(Collected data)

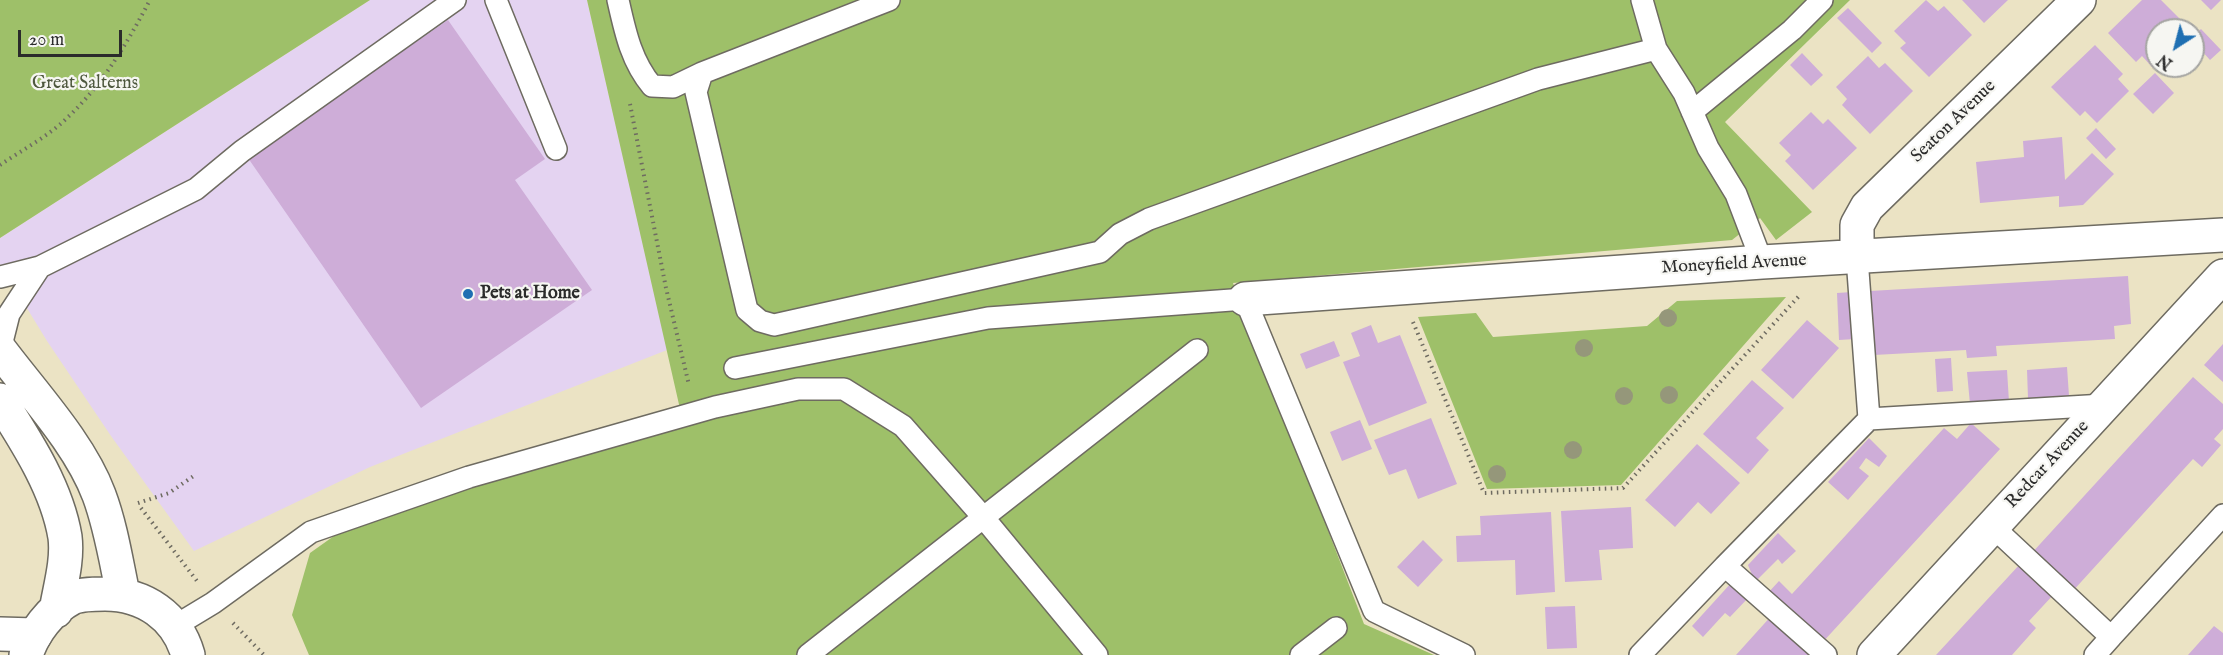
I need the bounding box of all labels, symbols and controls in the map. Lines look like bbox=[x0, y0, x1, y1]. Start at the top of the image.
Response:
scale bar bbox=[21, 18, 124, 56]
north arrow bbox=[2145, 18, 2205, 78]
text: 20 m bbox=[29, 29, 64, 52]
text: N bbox=[2154, 49, 2177, 73]
park label: Great Salterns bbox=[32, 73, 138, 95]
street label: Seaton Avenue bbox=[1907, 76, 2001, 168]
street label: Moneyfield Avenue bbox=[1661, 250, 1807, 280]
place label: Pets at Home bbox=[480, 283, 580, 305]
marker: Pets at Home bbox=[461, 287, 475, 301]
street label: Redcar Avenue bbox=[2002, 416, 2094, 514]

### What the exercise asks
All the records above must be retyped exactly, except for their pictures.

### Completed task
I need the bounding box of all labels, symbols and controls in the map. Lines look like bbox=[x0, y0, x1, y1]. Start at the top of the image.
Response:
scale bar bbox=[21, 18, 124, 56]
north arrow bbox=[2145, 18, 2205, 78]
text: 20 m bbox=[29, 29, 64, 52]
text: N bbox=[2154, 49, 2177, 73]
park label: Great Salterns bbox=[32, 73, 138, 95]
street label: Seaton Avenue bbox=[1907, 76, 2001, 168]
street label: Moneyfield Avenue bbox=[1661, 250, 1807, 280]
place label: Pets at Home bbox=[480, 283, 580, 305]
marker: Pets at Home bbox=[461, 287, 475, 301]
street label: Redcar Avenue bbox=[2002, 416, 2094, 514]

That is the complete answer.